Indian drugmakers seek govt tax reliefs, incentives to spur innovation

By Rishika Sadam and Kashish Tandon

HYDERABAD (Reuters) – India’s pharmaceutical companies are hoping for tax incentives and financial assistance for research on innovative drugs as Prime Minister Narendra Modi’s government readies a federal finance budget likely to be presented in July.

The upcoming budget would be Modi’s first major policy announcement in his third term as prime minister.

Indian drug manufacturers must focus on developing complex drugs beyond the usual generic variety if the country is to continue being renown for being the ‘pharmacy of the world’ for its affordable medicines, experts say.

“If the Indian government can give some income tax exemptions for 5-10 years for any new molecule developed in India…that can pull innovation to grassroot level…companies will start investing in innovation,” Bharat Biotech’s Chairman Krishna Ella told Reuters on the sidelines of an event in Hyderabad on Friday.

Bharat Biotech developed India’s first indigenous COVID-19 vaccine, Covaxin.
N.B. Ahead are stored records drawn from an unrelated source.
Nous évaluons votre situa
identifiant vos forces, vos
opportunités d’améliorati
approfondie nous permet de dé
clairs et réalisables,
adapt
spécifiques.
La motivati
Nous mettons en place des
India, whose pharmaceutical market is expected to be valued at $130 billion by the end of the decade, is the world’s third largest manufacturer of drugs by volume after the United States and China and is a hub of generic drug manufacturers.

Generic drugs are cheaper versions of brand-name drugs.

In March, research firm Bernstein said that India needs to create a domestic market where innovative drugs can be profitable at the right price.

“Spending millions on clinical trials with no pricing power is not a business they (pharma companies) want to be in,” Bernstein said in an open letter to the prime minister.

The firm also said insurance coverage for novel drugs and harmonising regulatory standards for manufacturing and clinical trials will be required for fostering innovation.

India has offered incentives since 2020 to spur the manufacturing of a broad range of products from drones to drugs in the country. But manufacturers of novel drugs are not eligible for the incentives yet.

“I think government is evaluating on how their existing scheme is working…but industry is expecting a policy from the government to boost research and development in companies,” HIV drugs maker Hetero Drugs’ Chairman Partha Saradhi Reddy told Reuters.

India’s export sales, which dominate the U.S. generics market, is expected to double to $55 billion by 2030, according to a government-backed trade body Pharmaceuticals Export Promotion Council of India (Pharmexcil).

“And if you want to have this flag going high in the entire globe and again…I think probably we have to look a little bit out of the box,” Raja Bhanu, director general of Pharmexcil, said.